## [Collected material]
★ ★ ★

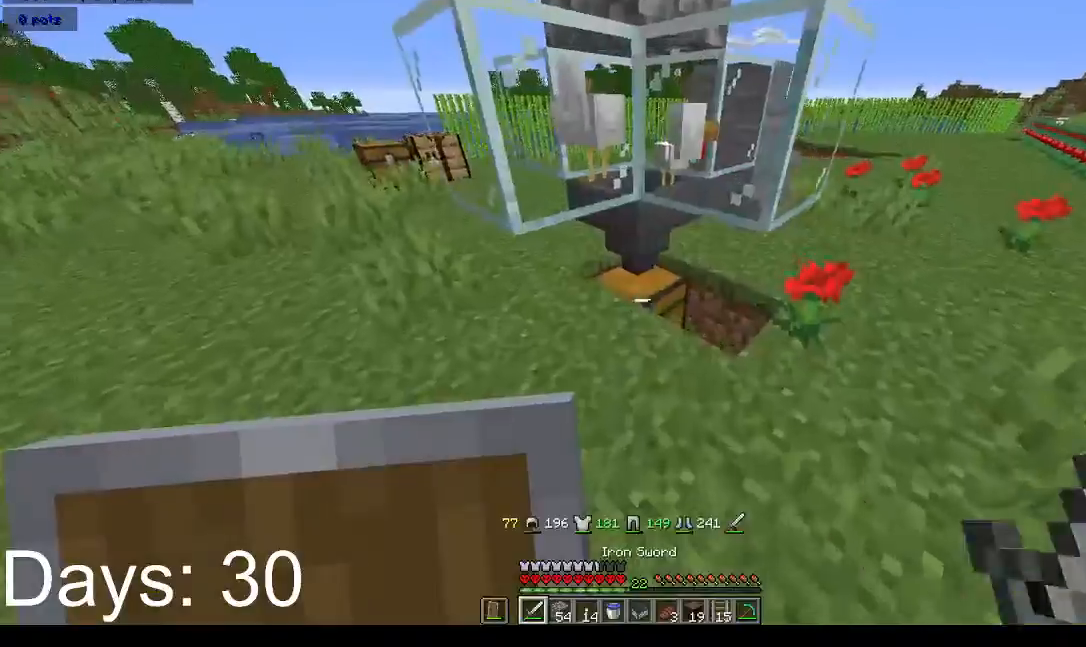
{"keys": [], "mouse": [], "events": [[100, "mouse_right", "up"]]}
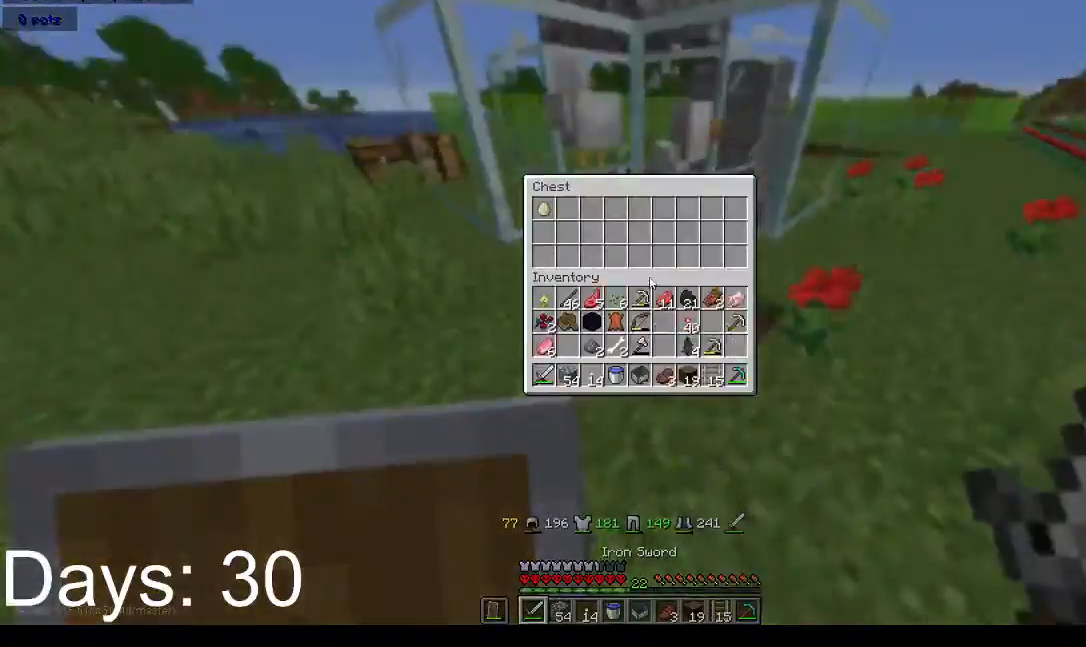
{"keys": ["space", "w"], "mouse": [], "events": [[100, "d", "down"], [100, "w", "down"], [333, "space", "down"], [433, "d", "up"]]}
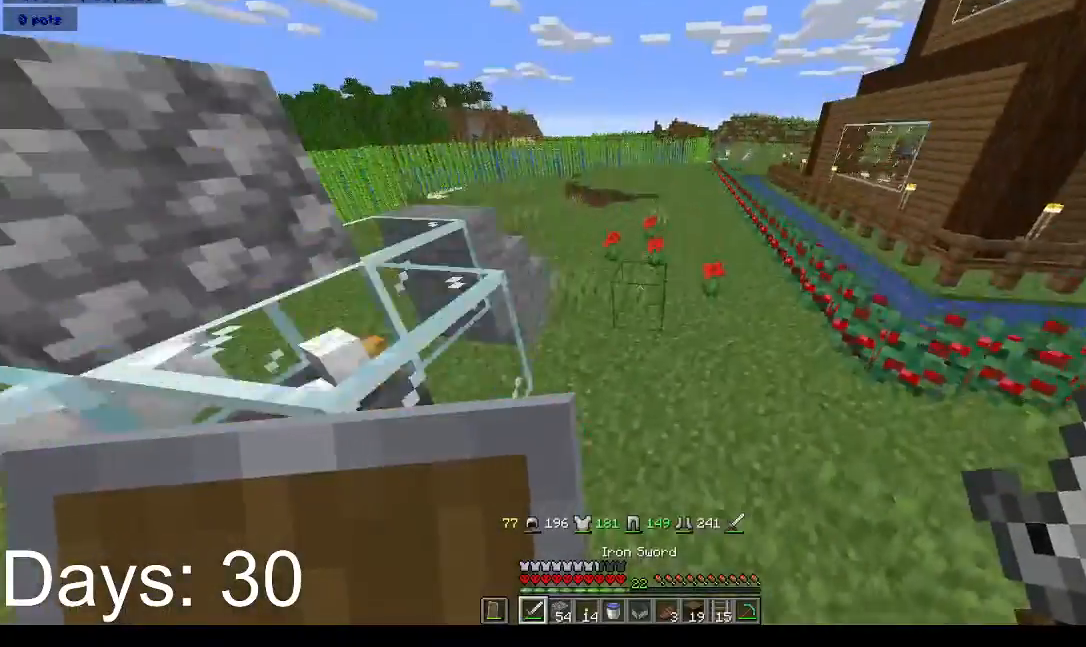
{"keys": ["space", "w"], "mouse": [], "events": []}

★ ★ ★

Restate every line above exactly, omitting images.

## [Answer to this task]
{"keys": [], "mouse": [], "events": [[100, "mouse_right", "up"]]}
{"keys": ["space", "w"], "mouse": [], "events": [[100, "d", "down"], [100, "w", "down"], [333, "space", "down"], [433, "d", "up"]]}
{"keys": ["space", "w"], "mouse": [], "events": []}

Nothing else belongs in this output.